WRITTEN TASK: From the line containing "f_number: 5.6" through the end of the material below, output each line exactly as written, with pictures excluded.

DATASET RECORDS:
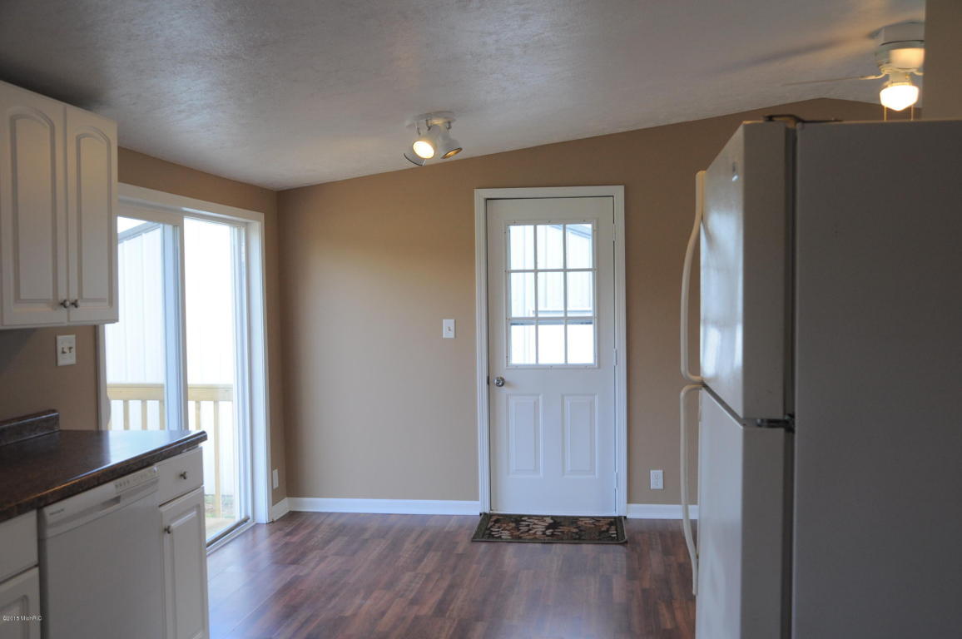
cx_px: 481
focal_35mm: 34
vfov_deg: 38.3
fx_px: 921
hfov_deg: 55.2
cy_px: 320
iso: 400
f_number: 5.6
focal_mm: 23
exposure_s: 1/125
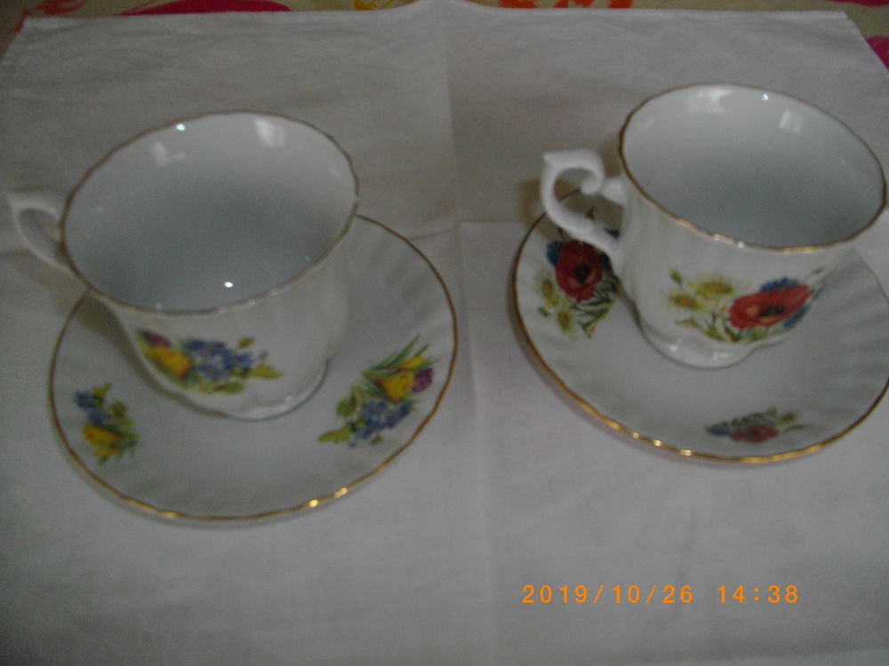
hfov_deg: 56.8
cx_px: 444
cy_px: 333
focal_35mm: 32
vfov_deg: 44.2
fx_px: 822
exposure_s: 1/50
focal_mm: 5.7
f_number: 2.9
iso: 200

ANSWER BOX:
f_number: 5.6
focal_mm: 23
exposure_s: 1/125
hfov_deg: 56.8
cx_px: 444
cy_px: 333
focal_35mm: 32
vfov_deg: 44.2
fx_px: 822
exposure_s: 1/50
focal_mm: 5.7
f_number: 2.9
iso: 200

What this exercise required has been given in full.